Top of Text for analysis

These facts justify serious doubts as to whether those "experiments" ever took place at all and especially whether they have anything to do with the hemostatic polygal.

In reality, polygal is an absolutely harmless drug. whether it is injected or taken in tablet form, and the use of such a drug in this form can in no case be considered a criminal experiment against humanity as specified by the indictment before this Tribunal. Even when administered by injection with the subsequent drawing of a few drops of blood from the experimental subject, it is completely harmless. It does not cause any more "pain" than any other injection, and the whole test of this drug consists solely of taking one cc. of blood from the vein of the so-called experimental subject. Thus we are not dealing with any experiment of the kind that could be considered criminal because it causes severe pains or because it is dangerous or for any other reasons.

Besides, the concept of "criminal experiments on human beings" has already been explained at the trial of Field Marshal Milch * by the verdict of 16 April 1947; this verdict expressly limits the range of such experiments to experiments "which could cause torture or death to the experimental subjects." Thus one cannot, in the present proceedings, object to those experiments which cannot ordinarily be assumed to cause death to the experimental subject or be accompanied by severe pain. Neither took place when polygal was administered. For either it serves as a hemostatic which can only be of advantage to the patient or, in the reverse case, it simply has no effect. Polygal can never have any harmful consequences, least of all cause any damage to health; nor could this be claimed by the prosecution, for polygal is generally used in surgery nowadays.

Bottom of Text for analysis

__Problem 1__.
In the text on polygal, what is the date of the verdict in the trial of Field Marshal Milch?
__Problem 2__.
From the text on polygal, extract the passage that opens with the words containing "Besides, the concept" and closes with "in surgery nowadays.".
The collected data are separate material, unrelated to the text on polygal.

Top of Information

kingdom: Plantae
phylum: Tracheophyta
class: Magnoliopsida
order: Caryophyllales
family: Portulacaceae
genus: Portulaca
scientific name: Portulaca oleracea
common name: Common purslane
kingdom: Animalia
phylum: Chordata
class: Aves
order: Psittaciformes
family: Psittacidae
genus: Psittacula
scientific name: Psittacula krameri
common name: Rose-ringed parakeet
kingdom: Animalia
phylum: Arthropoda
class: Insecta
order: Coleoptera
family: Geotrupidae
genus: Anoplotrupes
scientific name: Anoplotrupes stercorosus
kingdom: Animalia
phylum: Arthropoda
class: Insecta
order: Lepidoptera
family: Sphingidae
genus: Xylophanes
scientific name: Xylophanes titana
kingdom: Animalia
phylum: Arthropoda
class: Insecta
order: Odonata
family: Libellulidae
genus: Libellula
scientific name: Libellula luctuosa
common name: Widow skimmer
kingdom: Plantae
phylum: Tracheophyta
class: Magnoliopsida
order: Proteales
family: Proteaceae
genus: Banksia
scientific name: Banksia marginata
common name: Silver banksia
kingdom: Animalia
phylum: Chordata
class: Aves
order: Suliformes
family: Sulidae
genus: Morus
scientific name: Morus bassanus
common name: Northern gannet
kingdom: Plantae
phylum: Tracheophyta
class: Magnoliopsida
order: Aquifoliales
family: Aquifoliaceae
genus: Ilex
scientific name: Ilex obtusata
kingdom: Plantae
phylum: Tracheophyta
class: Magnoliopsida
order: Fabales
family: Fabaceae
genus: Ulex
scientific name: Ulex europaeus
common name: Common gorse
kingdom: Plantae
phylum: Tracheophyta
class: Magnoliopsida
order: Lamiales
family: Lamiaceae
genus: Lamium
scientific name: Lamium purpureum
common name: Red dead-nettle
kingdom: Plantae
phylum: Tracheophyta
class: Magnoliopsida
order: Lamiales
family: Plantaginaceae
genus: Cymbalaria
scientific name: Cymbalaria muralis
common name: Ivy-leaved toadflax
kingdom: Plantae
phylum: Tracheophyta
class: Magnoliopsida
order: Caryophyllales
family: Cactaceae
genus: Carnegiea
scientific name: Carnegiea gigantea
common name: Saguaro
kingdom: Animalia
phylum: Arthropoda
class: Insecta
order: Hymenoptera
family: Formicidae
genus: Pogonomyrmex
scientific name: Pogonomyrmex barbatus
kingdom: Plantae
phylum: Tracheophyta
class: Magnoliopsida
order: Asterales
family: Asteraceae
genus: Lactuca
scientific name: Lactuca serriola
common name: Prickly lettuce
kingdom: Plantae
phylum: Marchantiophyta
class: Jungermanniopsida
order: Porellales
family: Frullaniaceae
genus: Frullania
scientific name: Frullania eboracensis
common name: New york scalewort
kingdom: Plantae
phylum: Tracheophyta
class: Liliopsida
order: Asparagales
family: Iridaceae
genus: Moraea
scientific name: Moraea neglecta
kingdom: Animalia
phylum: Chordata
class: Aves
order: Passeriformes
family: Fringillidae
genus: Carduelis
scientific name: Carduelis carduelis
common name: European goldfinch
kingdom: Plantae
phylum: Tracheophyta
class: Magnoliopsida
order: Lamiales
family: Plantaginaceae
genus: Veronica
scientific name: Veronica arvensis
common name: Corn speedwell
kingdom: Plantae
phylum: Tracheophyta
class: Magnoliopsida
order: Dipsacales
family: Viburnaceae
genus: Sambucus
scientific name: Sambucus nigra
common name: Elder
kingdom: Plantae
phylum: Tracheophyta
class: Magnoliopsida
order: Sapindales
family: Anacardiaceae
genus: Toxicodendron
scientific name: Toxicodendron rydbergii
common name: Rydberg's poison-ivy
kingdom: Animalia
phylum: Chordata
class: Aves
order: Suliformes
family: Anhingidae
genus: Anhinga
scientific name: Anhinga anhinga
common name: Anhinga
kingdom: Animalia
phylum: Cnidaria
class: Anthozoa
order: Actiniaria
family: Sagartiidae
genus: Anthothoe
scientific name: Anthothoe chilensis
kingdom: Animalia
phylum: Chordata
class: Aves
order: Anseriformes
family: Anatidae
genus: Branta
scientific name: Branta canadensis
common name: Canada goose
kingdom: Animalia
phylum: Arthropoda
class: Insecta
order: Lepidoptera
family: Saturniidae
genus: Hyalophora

Bottom of Information

__Exercise solution 1__.
16 April 1947

__Exercise solution 2__.
Besides, the concept of "criminal experiments on human beings" has already been explained at the trial of Field Marshal Milch * by the verdict of 16 April 1947; this verdict expressly limits the range of such experiments to experiments "which could cause torture or death to the experimental subjects." Thus one cannot, in the present proceedings, object to those experiments which cannot ordinarily be assumed to cause death to the experimental subject or be accompanied by severe pain. Neither took place when polygal was administered. For either it serves as a hemostatic which can only be of advantage to the patient or, in the reverse case, it simply has no effect. Polygal can never have any harmful consequences, least of all cause any damage to health; nor could this be claimed by the prosecution, for polygal is generally used in surgery nowadays.